What you're learning: Training log interpretation. You're developing the skill to extract insights from training metrics and make data-driven decisions about configuration.
Prompt 2: Improve Generation Quality
My fine-tuned model generates this response:
[Paste a response from Cell 10 that you're not happy with]
The training data looked like this:
[Paste an example from the training set]
Why might the generation differ from training examples?
What parameters should I adjust:
1. Generation parameters (temperature, top_p)?
2. Training parameters (epochs, learning rate)?
3. Data improvements?
What you're learning: Generation debugging. You're developing the skill to trace output quality issues back to their causes in training or inference configuration.

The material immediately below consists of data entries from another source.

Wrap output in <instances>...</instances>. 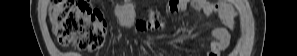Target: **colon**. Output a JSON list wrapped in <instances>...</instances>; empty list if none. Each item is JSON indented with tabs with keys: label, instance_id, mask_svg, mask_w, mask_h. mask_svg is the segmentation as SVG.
I'll use <instances>...</instances> for the list:
<instances>
[{
	"label": "colon",
	"instance_id": "colon-1",
	"mask_svg": "<svg viewBox=\"0 0 297 56\" xmlns=\"http://www.w3.org/2000/svg\"><path fill=\"white\" fill-rule=\"evenodd\" d=\"M50 21L55 37L63 46L92 52L105 43L107 23L102 12L89 1H53Z\"/></svg>",
	"mask_w": 297,
	"mask_h": 56
}]
</instances>
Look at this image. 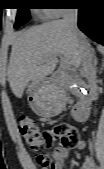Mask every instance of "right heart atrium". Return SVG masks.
<instances>
[{"label":"right heart atrium","instance_id":"right-heart-atrium-1","mask_svg":"<svg viewBox=\"0 0 104 169\" xmlns=\"http://www.w3.org/2000/svg\"><path fill=\"white\" fill-rule=\"evenodd\" d=\"M66 11L67 9H45L43 11V16L47 19H54L61 17Z\"/></svg>","mask_w":104,"mask_h":169}]
</instances>
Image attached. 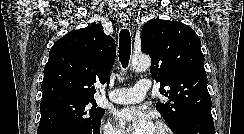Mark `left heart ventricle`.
<instances>
[{"mask_svg":"<svg viewBox=\"0 0 244 134\" xmlns=\"http://www.w3.org/2000/svg\"><path fill=\"white\" fill-rule=\"evenodd\" d=\"M152 134H165V133L161 129L155 126Z\"/></svg>","mask_w":244,"mask_h":134,"instance_id":"obj_1","label":"left heart ventricle"}]
</instances>
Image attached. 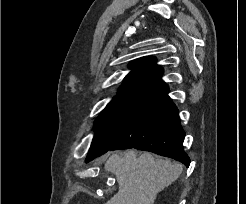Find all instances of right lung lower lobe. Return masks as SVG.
<instances>
[{
	"label": "right lung lower lobe",
	"mask_w": 246,
	"mask_h": 204,
	"mask_svg": "<svg viewBox=\"0 0 246 204\" xmlns=\"http://www.w3.org/2000/svg\"><path fill=\"white\" fill-rule=\"evenodd\" d=\"M168 91L164 85L133 102L109 150L136 148L150 151L188 167L190 159L183 150L185 133ZM95 158H87L86 162Z\"/></svg>",
	"instance_id": "98d812e1"
}]
</instances>
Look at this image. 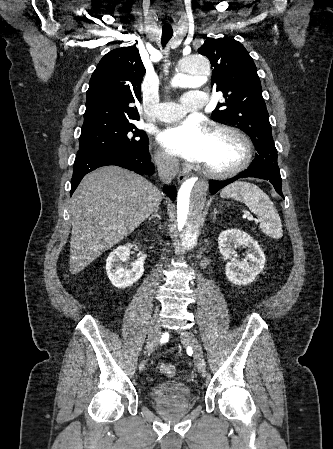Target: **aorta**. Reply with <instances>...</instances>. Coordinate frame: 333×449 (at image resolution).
<instances>
[{
    "label": "aorta",
    "instance_id": "obj_1",
    "mask_svg": "<svg viewBox=\"0 0 333 449\" xmlns=\"http://www.w3.org/2000/svg\"><path fill=\"white\" fill-rule=\"evenodd\" d=\"M180 64V70L173 79V85L175 86L201 87L211 74L209 60L199 53L183 57ZM208 187V181L190 177L182 183L178 191V234L182 246L188 250L192 249L197 243Z\"/></svg>",
    "mask_w": 333,
    "mask_h": 449
}]
</instances>
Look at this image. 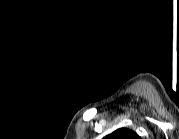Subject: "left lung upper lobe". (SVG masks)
<instances>
[{
    "label": "left lung upper lobe",
    "instance_id": "left-lung-upper-lobe-1",
    "mask_svg": "<svg viewBox=\"0 0 179 139\" xmlns=\"http://www.w3.org/2000/svg\"><path fill=\"white\" fill-rule=\"evenodd\" d=\"M109 139H139L138 135L129 129H118L111 135L107 136Z\"/></svg>",
    "mask_w": 179,
    "mask_h": 139
}]
</instances>
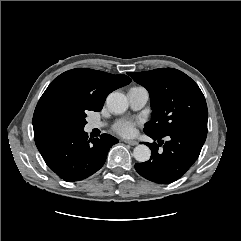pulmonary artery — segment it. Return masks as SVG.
Wrapping results in <instances>:
<instances>
[{
	"instance_id": "pulmonary-artery-1",
	"label": "pulmonary artery",
	"mask_w": 241,
	"mask_h": 241,
	"mask_svg": "<svg viewBox=\"0 0 241 241\" xmlns=\"http://www.w3.org/2000/svg\"><path fill=\"white\" fill-rule=\"evenodd\" d=\"M127 98L130 104V107L133 110H139L143 108L149 100V93L143 87H132L127 93ZM103 124L97 121H92L89 123V128H100Z\"/></svg>"
}]
</instances>
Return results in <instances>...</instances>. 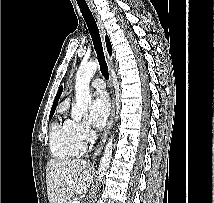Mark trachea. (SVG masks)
Listing matches in <instances>:
<instances>
[{
	"instance_id": "trachea-1",
	"label": "trachea",
	"mask_w": 214,
	"mask_h": 203,
	"mask_svg": "<svg viewBox=\"0 0 214 203\" xmlns=\"http://www.w3.org/2000/svg\"><path fill=\"white\" fill-rule=\"evenodd\" d=\"M78 6L80 8V11L84 17L89 33L91 35L93 45H94L97 57L99 59L101 73L104 76V78L108 80L109 79L108 66L105 61L102 42H101L99 29L97 27L96 21L93 17L91 10L89 9L86 3L84 4L78 3Z\"/></svg>"
}]
</instances>
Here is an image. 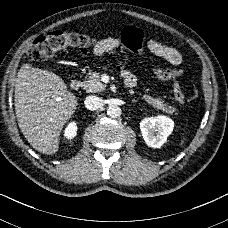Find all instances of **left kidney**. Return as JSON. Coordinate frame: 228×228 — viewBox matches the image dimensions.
<instances>
[{
    "label": "left kidney",
    "mask_w": 228,
    "mask_h": 228,
    "mask_svg": "<svg viewBox=\"0 0 228 228\" xmlns=\"http://www.w3.org/2000/svg\"><path fill=\"white\" fill-rule=\"evenodd\" d=\"M174 121L167 116L145 118L140 122V130L149 147L160 148L172 133Z\"/></svg>",
    "instance_id": "left-kidney-1"
}]
</instances>
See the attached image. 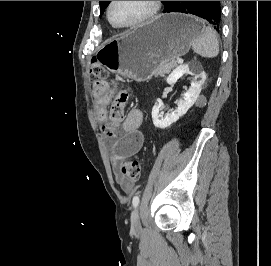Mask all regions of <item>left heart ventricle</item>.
I'll list each match as a JSON object with an SVG mask.
<instances>
[{
    "mask_svg": "<svg viewBox=\"0 0 271 266\" xmlns=\"http://www.w3.org/2000/svg\"><path fill=\"white\" fill-rule=\"evenodd\" d=\"M149 10V1H115L111 9L112 20L119 25L131 24Z\"/></svg>",
    "mask_w": 271,
    "mask_h": 266,
    "instance_id": "obj_1",
    "label": "left heart ventricle"
}]
</instances>
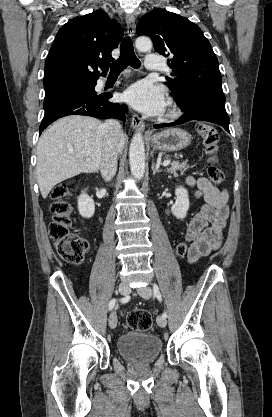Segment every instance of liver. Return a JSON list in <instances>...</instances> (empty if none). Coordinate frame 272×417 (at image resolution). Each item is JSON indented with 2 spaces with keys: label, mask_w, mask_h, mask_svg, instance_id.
<instances>
[{
  "label": "liver",
  "mask_w": 272,
  "mask_h": 417,
  "mask_svg": "<svg viewBox=\"0 0 272 417\" xmlns=\"http://www.w3.org/2000/svg\"><path fill=\"white\" fill-rule=\"evenodd\" d=\"M102 124L92 117L72 115L59 119L43 132L37 145L36 174L44 199L58 183L98 171L104 147ZM124 144L122 135L119 152Z\"/></svg>",
  "instance_id": "6515ba94"
}]
</instances>
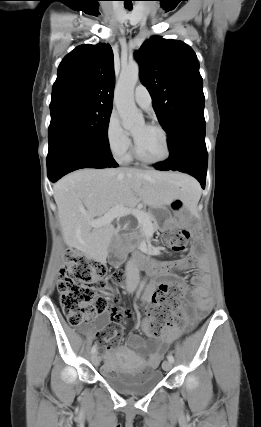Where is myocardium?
<instances>
[{
	"label": "myocardium",
	"mask_w": 261,
	"mask_h": 427,
	"mask_svg": "<svg viewBox=\"0 0 261 427\" xmlns=\"http://www.w3.org/2000/svg\"><path fill=\"white\" fill-rule=\"evenodd\" d=\"M147 126L150 128H154V129L158 130L162 134V136L164 138V142H165V147H166L165 155L162 158L157 159V160H148V159L143 158L138 153L135 139L133 142L132 155H133L135 160H137L138 162H140L144 165H157V164L163 163L166 160H168L169 157L171 156V144H170L169 135H168L166 129L163 126H161L160 124L149 123V124H147Z\"/></svg>",
	"instance_id": "1"
}]
</instances>
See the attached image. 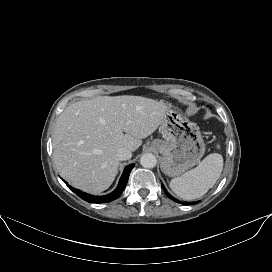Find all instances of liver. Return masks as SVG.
I'll return each mask as SVG.
<instances>
[{
    "label": "liver",
    "mask_w": 272,
    "mask_h": 272,
    "mask_svg": "<svg viewBox=\"0 0 272 272\" xmlns=\"http://www.w3.org/2000/svg\"><path fill=\"white\" fill-rule=\"evenodd\" d=\"M168 110L163 101L129 95L71 104L58 117L52 136L58 172L76 188L101 193L117 174V150H137Z\"/></svg>",
    "instance_id": "obj_1"
}]
</instances>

Prompt 3: Scale This Workflow
I successfully fine-tuned on 55 examples. Now I want to scale to:
1. 500-row Task API dataset (from Chapter 63)
2. A100 GPU instead of T4
3. Add evaluation on held-out test set
What changes to my notebook are needed?
Walk me through the modifications step by step,
explaining why each change is necessary.
What you're learning: Workflow scaling. You're developing the skill to adapt working prototypes to production requirements.
Safety Note: Before deploying any fine-tuned model, evaluate it thoroughly on held-out test data. Models can learn unintended patterns from training data, including biases and edge case failures. The next lesson covers monitoring and troubleshooting for catching these issues.